Was übrigens dieses Buch bzw. diese Reihe von anderen dystopischen Serien für Young Adults oder All Ager unterscheidet, die ich in den vergangenen Jahren gelesen habe: Während Love Triangles sehr beliebt sind bzw. die Liebesgeschichte zwischen Protagonistin und Protagonist einfach ein Muss ist, schaffen es den meisten Autoren und Autorinnen nicht, mich die Zuneigung der Figuren zueinander wirklich nachvollziehen bzw. empfinden zu lassen. Sie beschreiben zwar, dass sich zwei Figuren lieben, aber oftmals gelingt es mir nicht, dies emotional wirklich nachzuempfinden. Doch bei Tahereh Mafi prickelt es ohne Ende. Hier weiß ich und kann auch wirklich nachvollziehen, wie die Figuren füreinander empfinden.
Über das Hörbuch
Gelesen wird das Hörbuch von Leonida Landa (*1994). Diese stand bereits mit acht Jahren das erste Mal auf der Bühne und ist aus Filmproduktionen wie „Linie 102“, „Notruf Hafenkante“ und „Soko Köln“ bekannt. Auch als Synchron-, Hörspiel- und Hörbuchsprecherin ist sie sehr erfolgreich, so ist sie u. a. in „The Crown“ und „Tintenherz“ zu hören.

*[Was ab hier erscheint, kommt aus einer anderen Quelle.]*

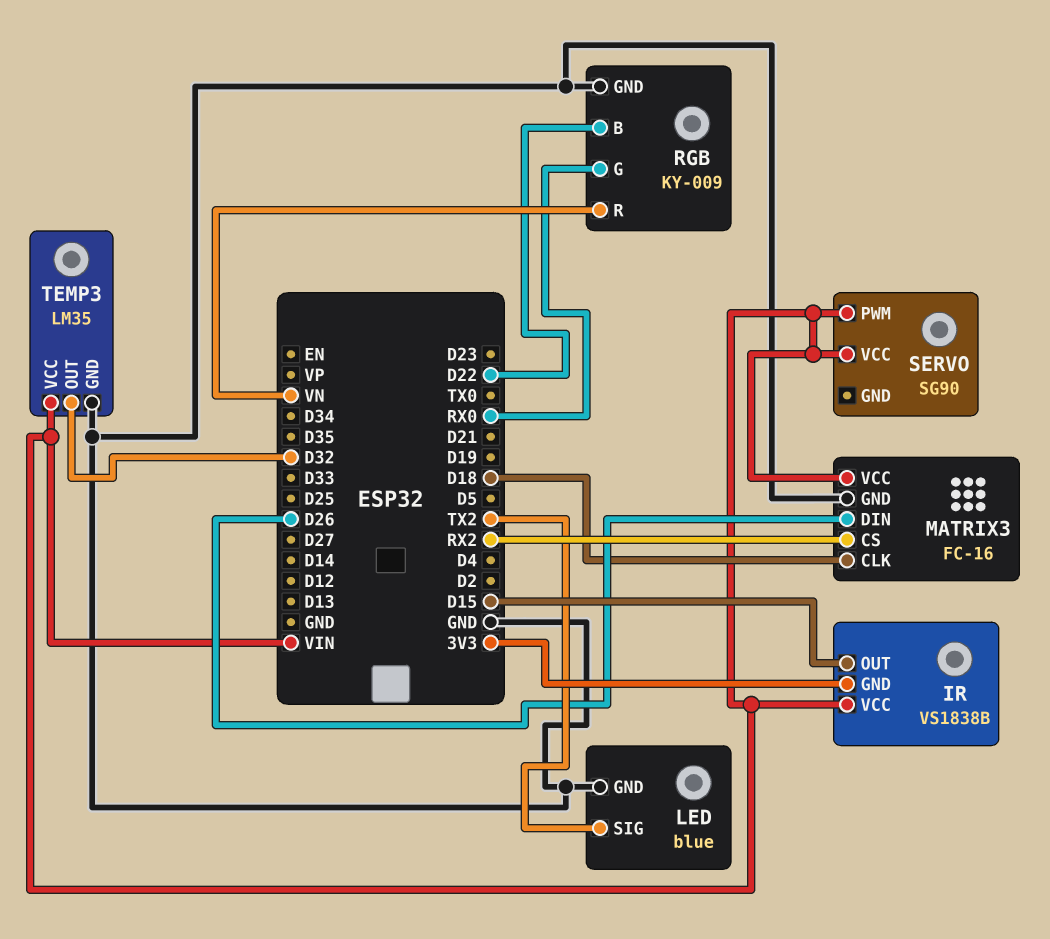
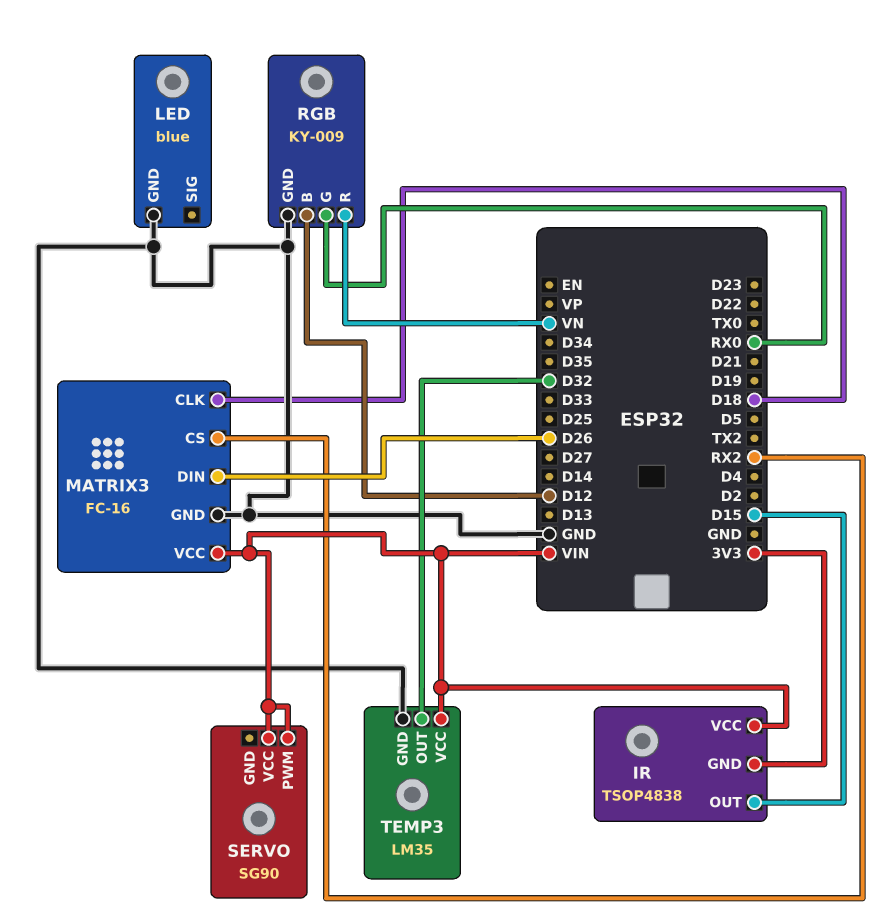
IR: VS1838B -> TSOP4838
LED pin SIG: TX2 -> none
RGB pin B: D22 -> D12

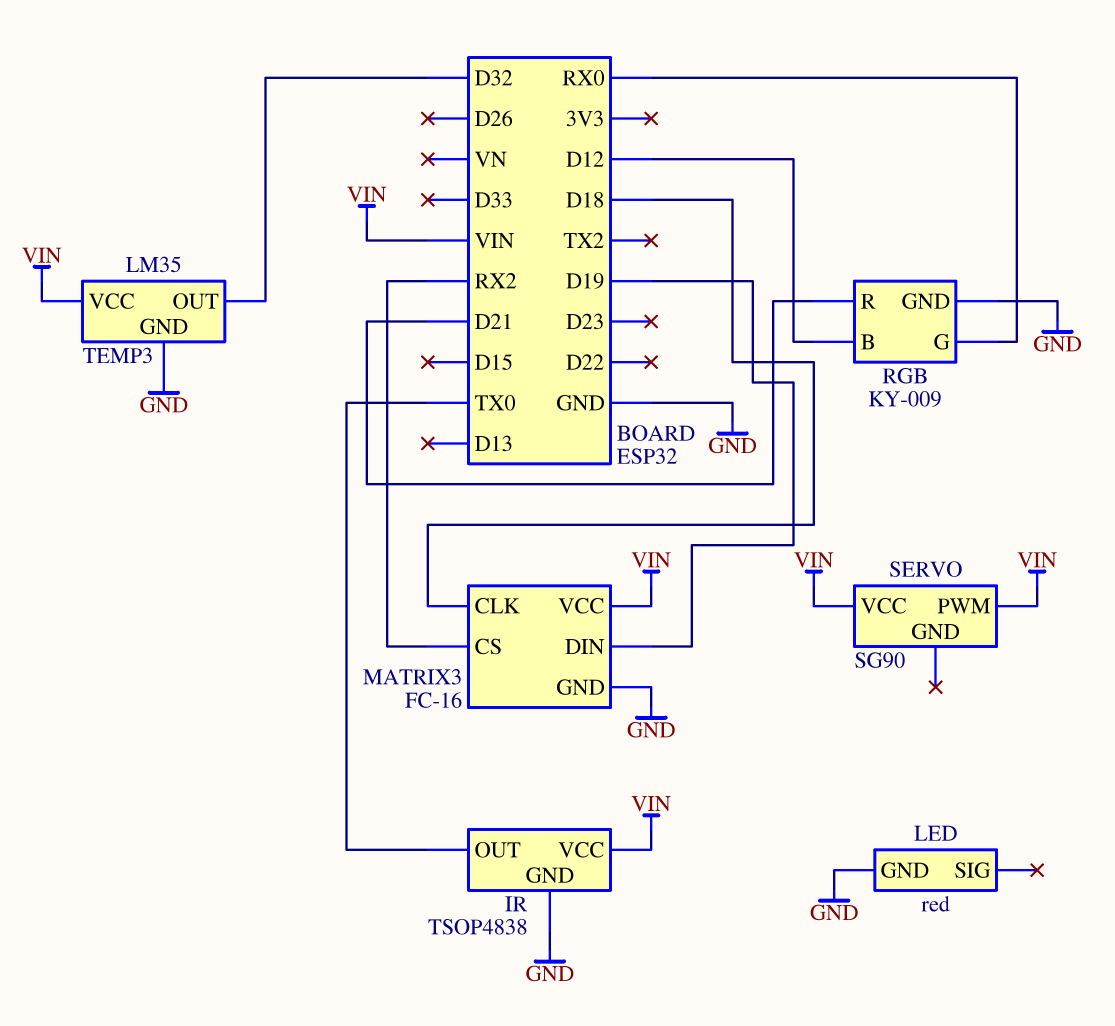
IR pin GND: 3V3 -> GND
IR pin OUT: D15 -> TX0
LED: blue -> red
MATRIX3 pin DIN: D26 -> D19
RGB pin R: VN -> D21

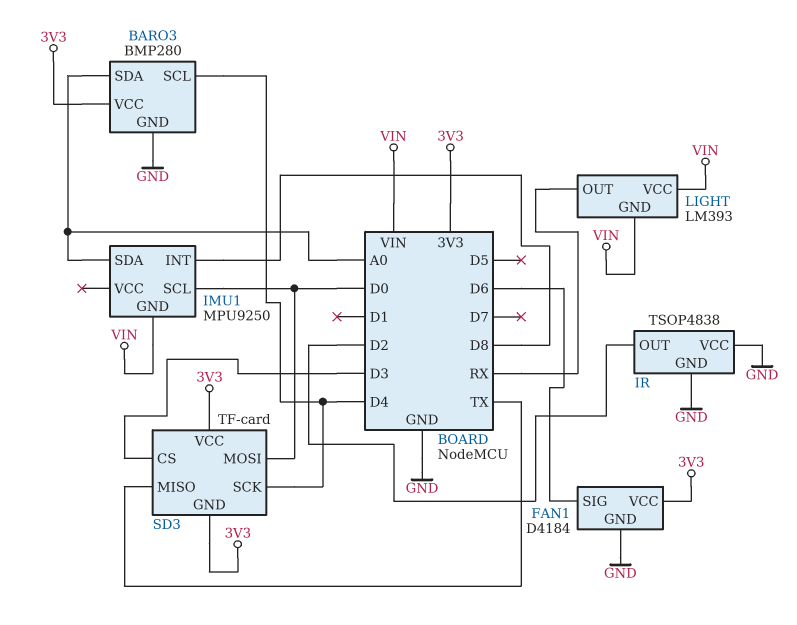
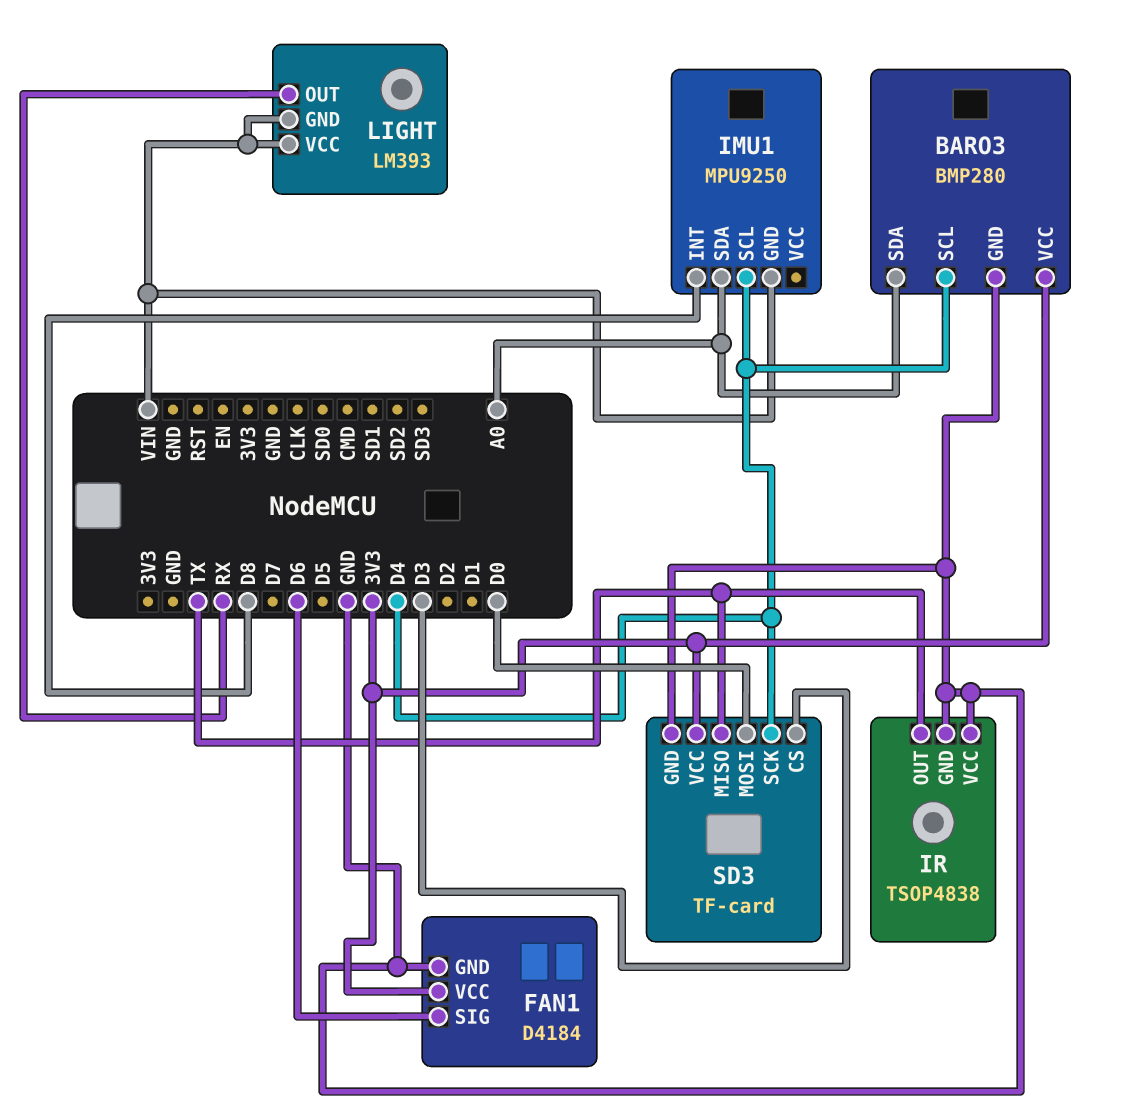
IMU1 pin SCL: D0 -> D4
IR pin OUT: D2 -> TX
SD3 pin GND: 3V3 -> GND

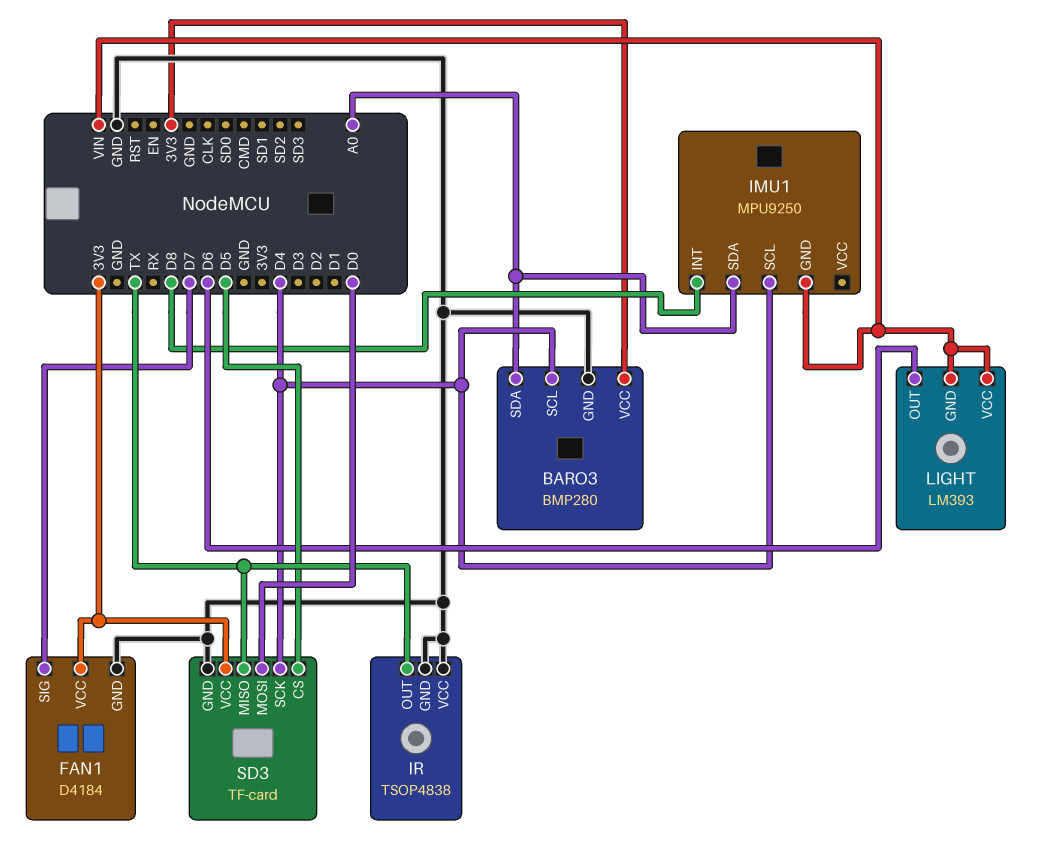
FAN1 pin SIG: D6 -> D7
LIGHT pin OUT: RX -> D6
SD3 pin CS: D3 -> D5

Ihre Stimmfarbe gefällt mir persönlich nicht, aber ich mus sagen, dass es ihr exzellent gelingt, in die unterschiedlichsten Emotionen und Figuren hineinzuschlüpfen. Wenn sie Tonhöhe, Sprechgeschwindigkeit etc. verändert, nehme ich ihr beim Anhören sowohl die traumatisierte Juliette ab als auch Adams zehnjährigen Bruder James oder seinen verrückten Freund Kenji.
Mein Fazit: Das beste Jugendbuch, das ich seit Langem lesen durfte! 😉 Die weiteren Bände der Reihe werde ich auf jeden Fall ebenfalls anhören!